Task 1: List every person or family named in the blog excerpt.
Task 2: According to the blog excerpt, on what date was the Hudson Valley Cider & Cheese event held?
Task 3: Continue the blog excerpt about the cider and cheese event from where it stops.

Thanks and best to the Gallaghers and Mark for the informative tour, and the cookies. All that for a glass of milk. I think I'll appreciate it more from here on in. Much, much more.

Zena, Goddess of Fire

Monday, June 6, 2016

Cheese and Ciders!

Boy oh boy - knocking back delicious local cheese bites and washing them down with delightful local cider is something we New Yorkers should do much more often. It's good for the soul, good for the local economy and just plain tastes good. The Hudson Valley Cider & Cheese event in Hudson on June 4 gave us our most recent opportunity. Zena and I got the VIP tickets and cruised in early to an airy space with freshly set up tables arranged beautifully with some of the best stuff on earth.

(Saved data entries)
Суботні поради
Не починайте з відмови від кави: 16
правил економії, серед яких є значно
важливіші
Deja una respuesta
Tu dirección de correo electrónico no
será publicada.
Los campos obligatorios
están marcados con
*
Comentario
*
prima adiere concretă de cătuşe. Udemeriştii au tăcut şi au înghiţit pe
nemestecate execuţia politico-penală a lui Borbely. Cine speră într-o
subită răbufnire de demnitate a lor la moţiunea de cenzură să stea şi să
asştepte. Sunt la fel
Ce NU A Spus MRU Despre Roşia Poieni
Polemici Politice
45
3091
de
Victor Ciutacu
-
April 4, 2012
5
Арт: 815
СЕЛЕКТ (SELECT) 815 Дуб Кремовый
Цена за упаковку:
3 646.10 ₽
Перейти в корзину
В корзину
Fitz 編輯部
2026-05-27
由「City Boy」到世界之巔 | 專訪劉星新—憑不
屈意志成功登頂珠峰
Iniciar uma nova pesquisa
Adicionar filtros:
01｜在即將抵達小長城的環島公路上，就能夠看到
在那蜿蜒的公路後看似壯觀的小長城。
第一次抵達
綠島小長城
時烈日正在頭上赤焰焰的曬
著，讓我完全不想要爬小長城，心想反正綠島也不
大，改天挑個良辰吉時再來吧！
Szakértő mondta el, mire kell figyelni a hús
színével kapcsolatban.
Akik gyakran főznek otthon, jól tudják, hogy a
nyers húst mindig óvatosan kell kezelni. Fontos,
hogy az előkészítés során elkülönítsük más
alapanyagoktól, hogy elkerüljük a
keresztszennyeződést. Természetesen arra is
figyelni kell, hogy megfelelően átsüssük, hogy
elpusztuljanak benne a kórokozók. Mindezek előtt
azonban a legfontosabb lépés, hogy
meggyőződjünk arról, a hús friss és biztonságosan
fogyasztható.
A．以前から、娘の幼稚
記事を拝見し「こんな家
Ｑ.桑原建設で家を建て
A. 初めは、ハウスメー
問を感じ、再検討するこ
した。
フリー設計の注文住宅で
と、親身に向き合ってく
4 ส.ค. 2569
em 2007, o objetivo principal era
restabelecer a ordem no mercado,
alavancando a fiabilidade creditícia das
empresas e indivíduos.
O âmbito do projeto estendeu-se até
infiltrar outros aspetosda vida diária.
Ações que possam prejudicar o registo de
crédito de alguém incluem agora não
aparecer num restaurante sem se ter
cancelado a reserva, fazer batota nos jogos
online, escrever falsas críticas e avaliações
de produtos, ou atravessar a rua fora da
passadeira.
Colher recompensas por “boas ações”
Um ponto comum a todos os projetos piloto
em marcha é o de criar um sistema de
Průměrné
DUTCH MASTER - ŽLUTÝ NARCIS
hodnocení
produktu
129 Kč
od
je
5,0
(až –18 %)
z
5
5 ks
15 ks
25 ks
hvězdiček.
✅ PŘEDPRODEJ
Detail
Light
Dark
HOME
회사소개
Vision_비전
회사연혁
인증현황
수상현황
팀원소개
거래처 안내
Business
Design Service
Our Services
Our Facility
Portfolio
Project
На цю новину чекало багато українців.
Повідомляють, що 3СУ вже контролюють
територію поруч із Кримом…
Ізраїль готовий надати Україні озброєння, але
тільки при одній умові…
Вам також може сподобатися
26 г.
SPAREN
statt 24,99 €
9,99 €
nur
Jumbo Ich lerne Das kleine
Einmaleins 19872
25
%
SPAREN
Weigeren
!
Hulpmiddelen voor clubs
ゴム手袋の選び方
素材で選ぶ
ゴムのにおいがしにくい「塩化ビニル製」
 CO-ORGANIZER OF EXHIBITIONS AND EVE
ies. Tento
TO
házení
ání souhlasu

Expected answer 1: the Gallaghers, Mark, Zena

Expected answer 2: June 4

Expected answer 3:
The cheeses were also a gorgeous part of the mix - great spring weather, great cheese, great cider and interesting people who choose to try these delicate and risky crafts!  I predict that you will see more cider tasting events that are akin to our blossoming craft beer tastings - get out there and try one this year.

Basilica Hudson is big, so it was nice not to have to push our way through crowds. Basilica is determined to promote lots of good foods and drinks that are gaining ground in the Valley.  All was very civilized and I can't think of a better way to cop a buzz on a warm spring afternoon. One of the delightful parts of this tasting is that it wasn't a mob scene.  Some beer tastings can get that way, but this was way laid back and there was plenty of time and space to talk with producers. I think the location had a lot to do with the vibe. It's apparent that a lot more people could take an interest in ciders and begin to understand them as the varied and subtle beverages that they are. Bravo to Basilica for taking on the promotion of these excellent ciders. We were treated to everything from quite heavy and sweet Angry Orchard fare to the citrus-y, bright and energetic Sundog Cider, to the light, dry, airy fairy wispy Stone Bridge pear.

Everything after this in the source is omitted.